» DATASET RECORDS:

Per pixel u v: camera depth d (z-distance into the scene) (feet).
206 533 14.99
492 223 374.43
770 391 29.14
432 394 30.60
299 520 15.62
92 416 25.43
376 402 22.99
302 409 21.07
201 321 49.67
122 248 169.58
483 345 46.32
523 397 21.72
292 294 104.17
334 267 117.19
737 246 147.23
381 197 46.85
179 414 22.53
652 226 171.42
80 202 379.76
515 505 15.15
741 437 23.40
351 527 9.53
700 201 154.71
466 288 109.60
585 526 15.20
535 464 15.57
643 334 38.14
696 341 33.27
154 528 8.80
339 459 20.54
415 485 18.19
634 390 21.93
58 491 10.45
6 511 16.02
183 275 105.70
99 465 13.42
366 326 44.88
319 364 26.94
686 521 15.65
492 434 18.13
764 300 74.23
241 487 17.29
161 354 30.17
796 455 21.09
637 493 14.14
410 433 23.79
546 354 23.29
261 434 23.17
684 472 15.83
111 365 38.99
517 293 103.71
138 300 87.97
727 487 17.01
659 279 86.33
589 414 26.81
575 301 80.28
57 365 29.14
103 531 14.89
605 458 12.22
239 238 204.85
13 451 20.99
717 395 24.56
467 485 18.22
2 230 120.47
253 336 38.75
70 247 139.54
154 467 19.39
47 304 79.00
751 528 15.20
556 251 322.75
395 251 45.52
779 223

» EXERCISE OBJECTIVE: All records above must be set down exactly, please.

» FINAL ANSWER:
Per pixel u v: camera depth d (z-distance into the scene) (feet).
206 533 14.99
492 223 374.43
770 391 29.14
432 394 30.60
299 520 15.62
92 416 25.43
376 402 22.99
302 409 21.07
201 321 49.67
122 248 169.58
483 345 46.32
523 397 21.72
292 294 104.17
334 267 117.19
737 246 147.23
381 197 46.85
179 414 22.53
652 226 171.42
80 202 379.76
515 505 15.15
741 437 23.40
351 527 9.53
700 201 154.71
466 288 109.60
585 526 15.20
535 464 15.57
643 334 38.14
696 341 33.27
154 528 8.80
339 459 20.54
415 485 18.19
634 390 21.93
58 491 10.45
6 511 16.02
183 275 105.70
99 465 13.42
366 326 44.88
319 364 26.94
686 521 15.65
492 434 18.13
764 300 74.23
241 487 17.29
161 354 30.17
796 455 21.09
637 493 14.14
410 433 23.79
546 354 23.29
261 434 23.17
684 472 15.83
111 365 38.99
517 293 103.71
138 300 87.97
727 487 17.01
659 279 86.33
589 414 26.81
575 301 80.28
57 365 29.14
103 531 14.89
605 458 12.22
239 238 204.85
13 451 20.99
717 395 24.56
467 485 18.22
2 230 120.47
253 336 38.75
70 247 139.54
154 467 19.39
47 304 79.00
751 528 15.20
556 251 322.75
395 251 45.52
779 223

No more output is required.